His death aged just 39, after a life blighted by drink and poverty, deprived the literary world of one of its most beautiful and original voices. Now the BBC and screenwriter Andrew Davies are to tackle Dylan Thomas's last days in a TV biopic to mark the centenary of his birth.
A Poet In New York will be a 75-minute film about the time Thomas spent in the US during October and early November 1953, with a location shoot planned.

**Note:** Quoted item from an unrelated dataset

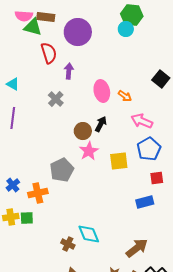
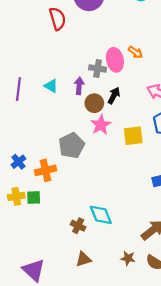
purple arrow: (69, 71) -> (79, 86), moved
cyan triangle: (13, 84) -> (51, 86), moved
orange arrow: (125, 96) -> (136, 52), moved
gray cross: (56, 99) -> (98, 68), moved, turned -35

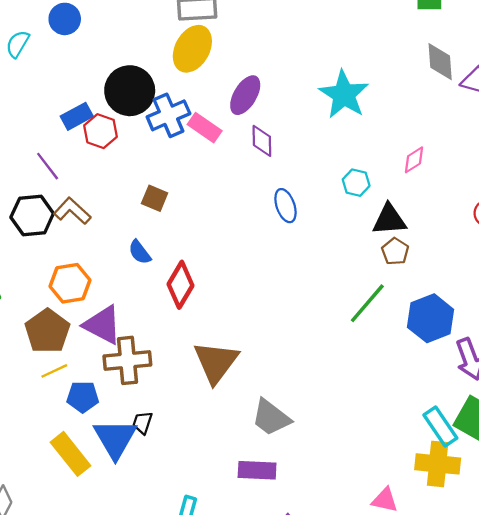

Made by fellow Welshman Griff Rhys Jones's production company Modern TV for BBC Wales, the drama is intended to air on BBC2 on 27 October 2014, 100 years to the day since the birth of the writer best known for his radio "play for voices" Under Milk Wood, as well as his poems about mortality And Death Shall Have No Dominion and Do Not Go Gentle Into that Good Night .

Davies, one of the UK's most prolific and successful screenwriters, with credits including Pride and Prejudice, House of Cards and The Tailor of Panama, told the Guardian that actor Toby Jones was a candidate for the part of Thomas, which has yet to be cast. Jones has portrayed real life figures including Truman Capote and Karl Rove.
But he said he needed to finish the script before a decision was taken. "I don't think we can get someone who looks like him – he was so distinctive. The voice is impressive too – but oddly he doesn't sound Welsh. I think he had elocution lessons when he was younger."